Eines haben jedoch fast alle Kirchen in Russland gemeinsam ob russisch-orthodox, katholisch oder evangelisch. Während des 20. Jahrhunderts wurden sie geschlossen oder zweckentfremdet, manche gar beides. Die Kasaner Kathedrale beispielsweise diente während der Sowjetunion als „Museum für Geschichte der Religion und des Atheismus“, ebenso die etwas westlich des Nevsky Prospekt gelegene Isaakskathedrale (Исаа́киевский собор), einer der größten sakralen Kuppelbauten der Welt.

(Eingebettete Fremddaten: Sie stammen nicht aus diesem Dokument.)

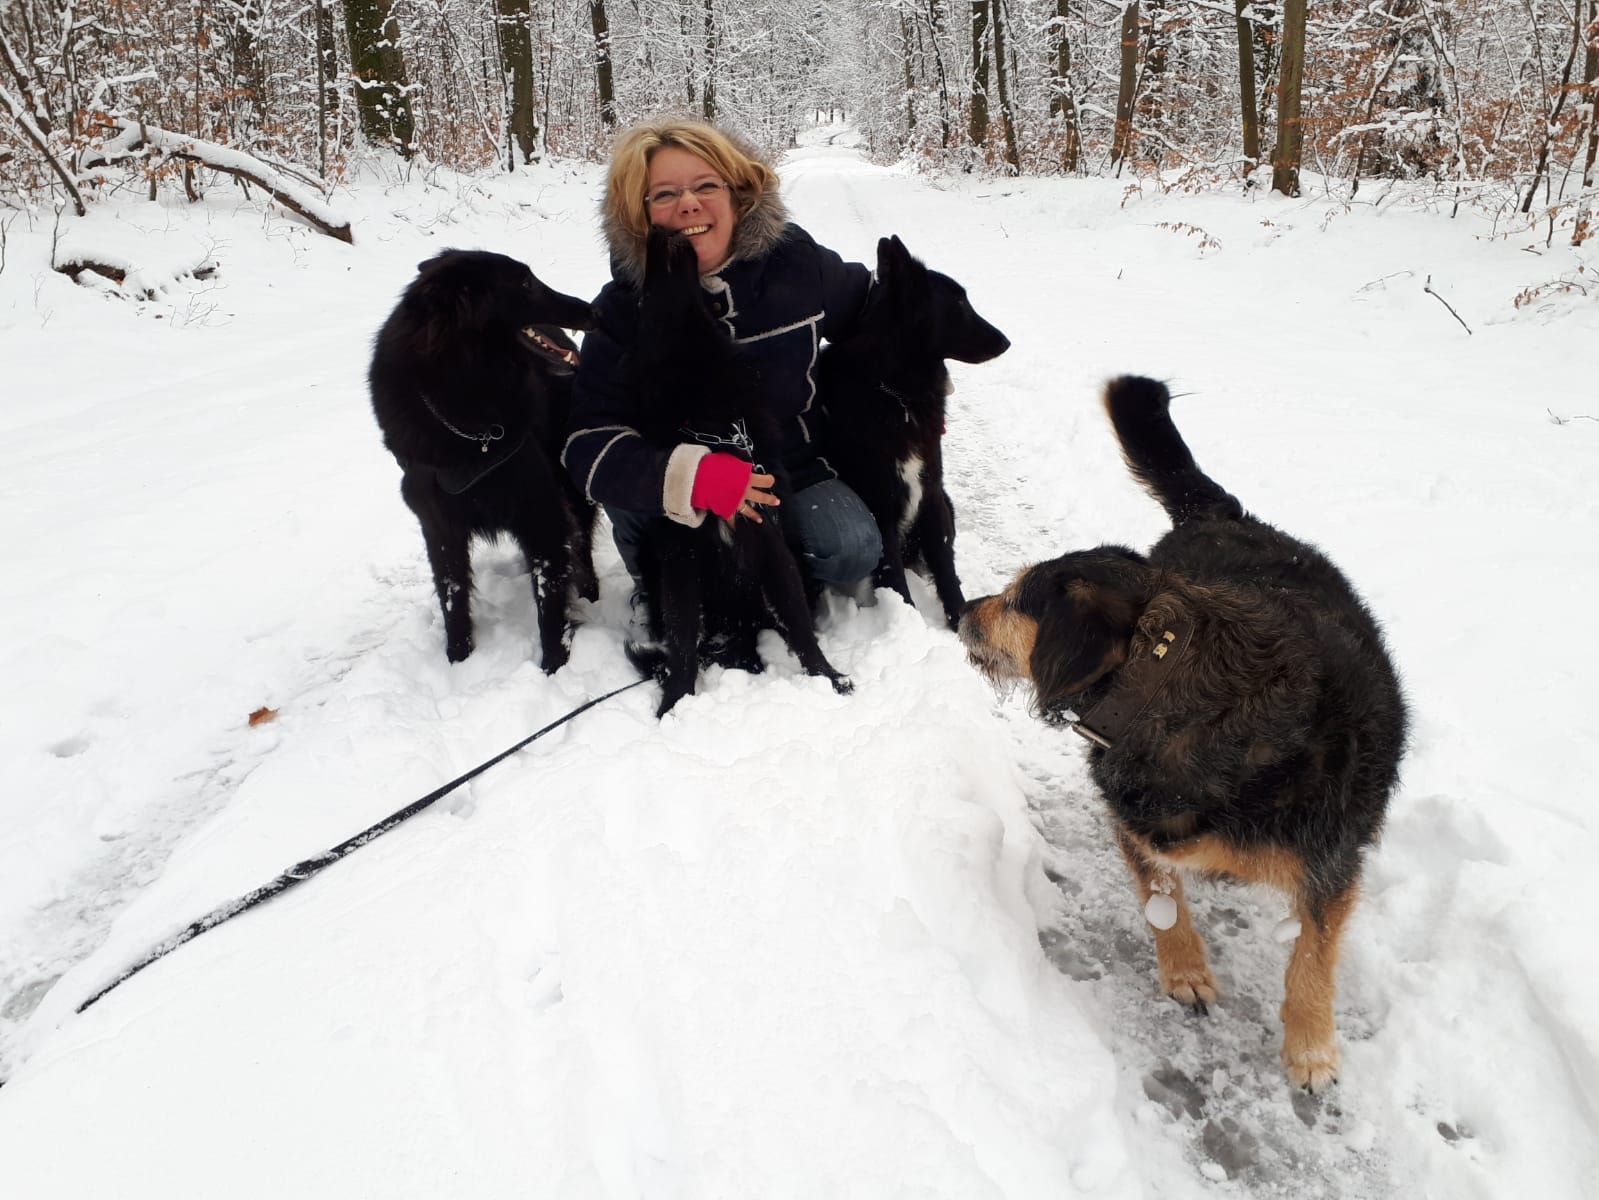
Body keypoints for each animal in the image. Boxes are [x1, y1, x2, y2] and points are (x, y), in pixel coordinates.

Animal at [369, 249, 598, 672]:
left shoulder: (540, 512)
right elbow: (452, 597)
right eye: (524, 283)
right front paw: (458, 661)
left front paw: (553, 666)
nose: (593, 310)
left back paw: (590, 593)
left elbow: (550, 602)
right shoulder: (439, 526)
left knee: (582, 546)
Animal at [626, 228, 851, 717]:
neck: (714, 428)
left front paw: (830, 680)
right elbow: (682, 640)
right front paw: (674, 705)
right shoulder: (680, 555)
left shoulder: (767, 536)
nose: (661, 230)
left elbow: (799, 623)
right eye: (644, 295)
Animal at [819, 235, 1009, 628]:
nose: (1006, 341)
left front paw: (959, 625)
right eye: (959, 304)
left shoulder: (932, 494)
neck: (895, 390)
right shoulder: (880, 505)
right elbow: (894, 577)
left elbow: (947, 571)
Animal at [959, 376, 1407, 1092]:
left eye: (1018, 599)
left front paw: (1311, 1047)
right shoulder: (1139, 823)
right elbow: (1160, 894)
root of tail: (1221, 515)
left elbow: (1313, 951)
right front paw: (1186, 969)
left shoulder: (1334, 856)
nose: (964, 609)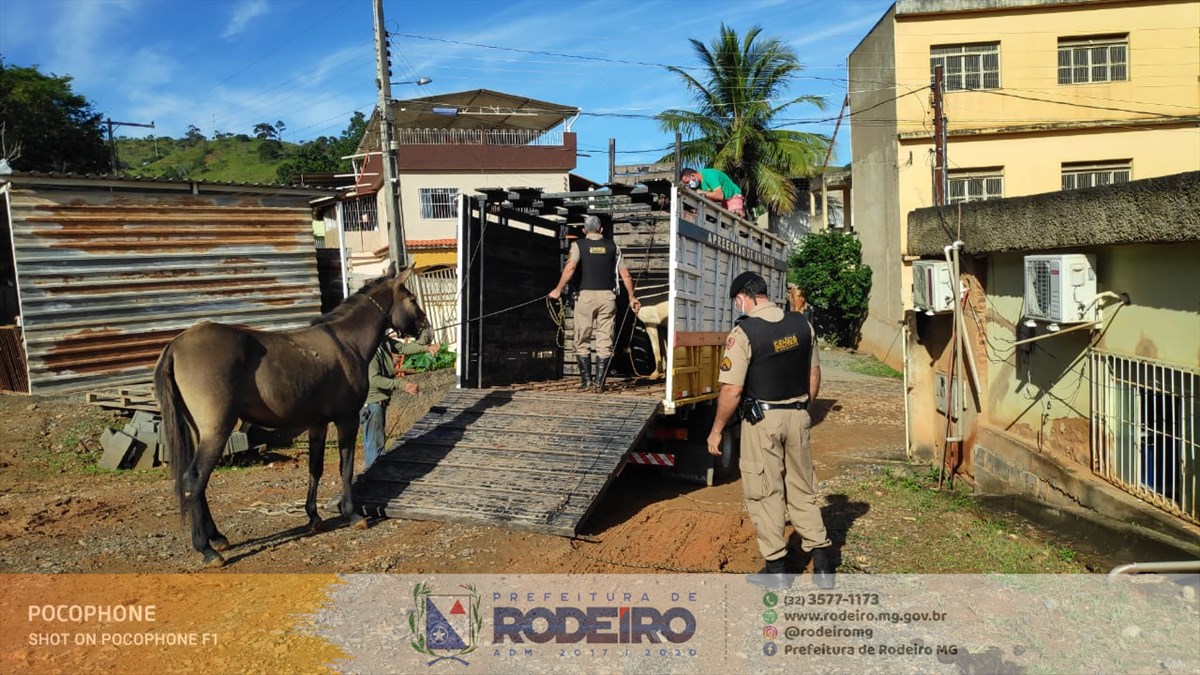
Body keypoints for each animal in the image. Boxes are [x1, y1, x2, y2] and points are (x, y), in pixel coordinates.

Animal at [152, 265, 429, 564]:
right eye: (412, 299)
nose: (426, 331)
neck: (346, 342)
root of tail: (176, 346)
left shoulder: (318, 423)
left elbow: (315, 469)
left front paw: (314, 517)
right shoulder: (347, 419)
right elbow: (345, 467)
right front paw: (353, 514)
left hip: (197, 431)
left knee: (197, 483)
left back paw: (217, 538)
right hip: (216, 430)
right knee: (195, 479)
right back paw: (206, 548)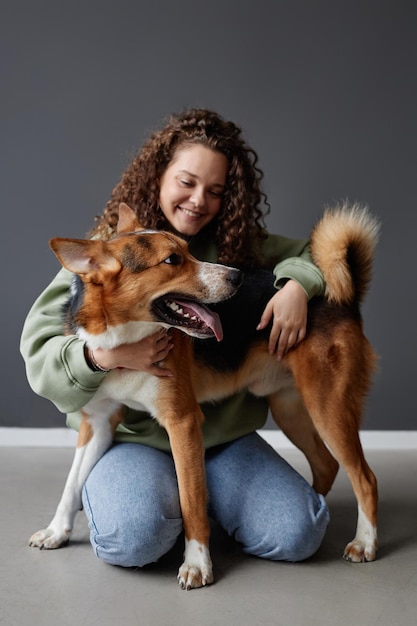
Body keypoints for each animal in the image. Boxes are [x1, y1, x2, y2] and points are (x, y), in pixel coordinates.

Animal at [29, 202, 378, 588]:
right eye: (172, 260)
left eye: (189, 251)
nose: (236, 277)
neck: (124, 338)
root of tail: (341, 298)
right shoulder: (98, 425)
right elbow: (71, 485)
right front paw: (56, 531)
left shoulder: (182, 422)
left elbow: (191, 501)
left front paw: (197, 563)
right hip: (293, 411)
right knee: (327, 465)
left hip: (327, 407)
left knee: (365, 479)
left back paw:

Gemüse, Bücher und Motorräder wurden in der Katharinenkirche gelagert, bevor sie 1968 zu einer Konzerthalle umfunktioniert wurde.
In den 30er Jahren schloss die Sowjetregierung die Auferstehungskirche. Nach dem Zweiten Weltkrieg wurde dann die heute so prachtvolle Kirche als Lagerhalle für Gemüse verwendet, wodurch sie den Spitznamen "Kartoffelspeicher" bzw. auf Englisch "Savior on Potatoes" bekam.
Die für mich skurrilste Zweckentfremdung einer Kirche ist jedoch die der deutschen St. Petri-Kirche etwas zurückgesetzt am Nevsky Prospekt 22. Die "Lutherische Kirche der Heiligen Peter und Paul" (russ. Лютеранская церковь Святых Петра и Павла), 1838 im neoromanischen Stil eröffnet, wurde nämlich in der Sowjetzeit als Schwimmbad genutzt. Auch wenn das Badewasser schon lange wieder abgelassen wurde und heutzutage hier wieder regelmäßig Gottesdienste stattfinden, Spuren aus dieser Zeit zwischen 1962 und 1992 sind noch immer sichtbar.
Das Schwimmbecken sowie die Stelle des Sprungbretts sind beispielsweise noch klar zu erkennen und die typischen Zuschauerränge in Schwimmbädern sind noch vorhanden. Die weiße Reling bei den Tribünen und um das Kirchenschiff lässt auch erahnen, wofür diese Kirche 30 Jahre lang verwendet wurde.